----- Extract provided

In simplest terms, survey entails walking across a landscape and looking for artifacts. Generally, survey works best in areas without abundant vegetation, like deserts and ploughed fields. If you’re on a survey project, you spend most of your time walking with your head down, and there’s a high probability that the back of your neck will get sunburned. The general rule of thumb is that areas with a large number of artifacts are good targets for future excavation, while areas with a small number of artifacts are thought to reflect a lack of past human activity.
Survey can also involve digging small test pits, especially in areas where surface survey is impossible due to vegetation. Test pits are small-scale excavations designed to get a sense of the number of artifacts below the ground surface. I’ve dug small 50×50 test pits the simple way in northern Michigan: you hop on the head of a shovel, pull out the blade and place it perpendicular to the first cut, and then repeat the process until you’ve chunked out a square. All of this dirt is dumped into a bucket and screened for artifacts. A whole line of these small test pits can tell you a lot about where concentrations of artifacts are located.
There are a number of different strategies for conducting surveys – you can sample randomly within a given area of land, you can sample along transects like an ecologist, or you can conduct a targeted survey of the places you’d most expect to find sites given the regional record. Archaeologists generally taken into account the amount of work done in the area before, and what sorts of questions they want to answer over the course of their project when making these decisions.
Survey is also useful because it can tell you where people were living at different points in the past. The photo above shows a line of stone ducks that I built when I worked on a survey project in Jordan in 2008. We were using the rocks as a way to keep a straight line when mapping the surface of the ground and spacing ourselves out to collect artifacts. One of the key goals of this survey was to collect stone tools from different periods, in order to figure out how people used the landscape differently over time. For example, were people clustered near lakes during the early Palaeolithic, but dispersed farther afield in the middle Palaeolithic? In addition to helping you find sites, survey can also shed light on the answers to these kinds of questions.

----------
----- Collected material

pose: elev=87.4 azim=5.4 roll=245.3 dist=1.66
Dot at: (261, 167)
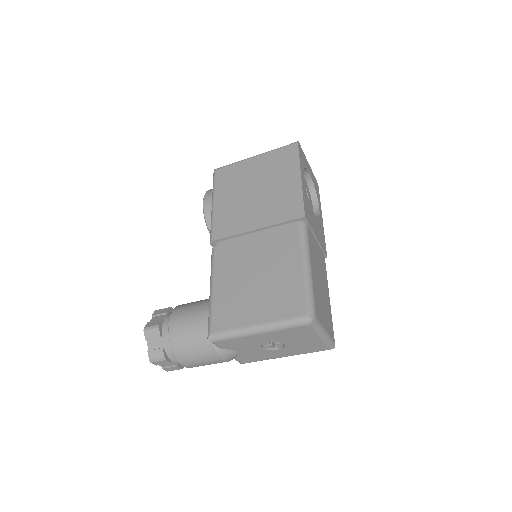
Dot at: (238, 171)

----------

● Things to do
1 – Reproduce the passage on archaeological survey word for word, starting at "Survey can also involve" and ending at "artifacts are located.".
2 – Please carry on the passage on archaeological survey from the point where it stops.

● Answers for the exercise
1 –
Survey can also involve digging small test pits, especially in areas where surface survey is impossible due to vegetation. Test pits are small-scale excavations designed to get a sense of the number of artifacts below the ground surface. I’ve dug small 50×50 test pits the simple way in northern Michigan: you hop on the head of a shovel, pull out the blade and place it perpendicular to the first cut, and then repeat the process until you’ve chunked out a square. All of this dirt is dumped into a bucket and screened for artifacts. A whole line of these small test pits can tell you a lot about where concentrations of artifacts are located.

2 –
2. Reading Books
Because it isn’t the most lucrative career, I’m always surprised that people have been doing archaeology for a really long time. However, every generation has its cohort of obsessive antiquarians with a penchant for shovels and a high tolerance for dirt. An Englishman named William Stukeley began investigating and mapping henge sites like Avebury and Stonehenge as early as the 18th century. Though their surnames make it sound like they founded a prestigious law firm, Ephraim Squier and Edwin Davis are actually famous for mapping hundreds of prehistoric monuments in North America. Antiquarians have been ferreting their way around Greece and Rome for ages, with Heinrich Schliemann discovering Troy and Arthur Evans excavating Knossos. And who can forget the early 20th-century discovery of the Tomb of Tutankhamun, when Howard Carter strode through the entrance and famously inquired: “Is this where I left my keys? I could have sworn I had them here just a second ago.” No, no, he actually famously called out to his compatriots that he could see “wonderful things”, and waxed poetic about the event in his journals: “At first I could see nothing, the hot air escaping from the chamber causing the candle flame to flicker, but presently, as my eyes grew accustomed to the light, details of the room within emerged slowly from the mist, strange animals, statues, and gold – everywhere the glint of gold”
Now if you’ve noticed that early archaeology fails the Bechdel test, points for perceptiveness. However, while females have been largely excluded from foundational archaeological narratives, the team at Trowelblazers is working to uncover the often significant disciplinary contributions made by women that have been left out of popular narratives. If you’re interested in the history of archaeology as a discipline, their site is well worth a visit. Gendered narratives aside, there are two important things about the antiquarians who explored the prehistoric record before archaeology coalesced as a discipline: (1) they were obsessive enough that they tended to dig at more than one site, and (2) many of them left behind detailed records and maps of their findings.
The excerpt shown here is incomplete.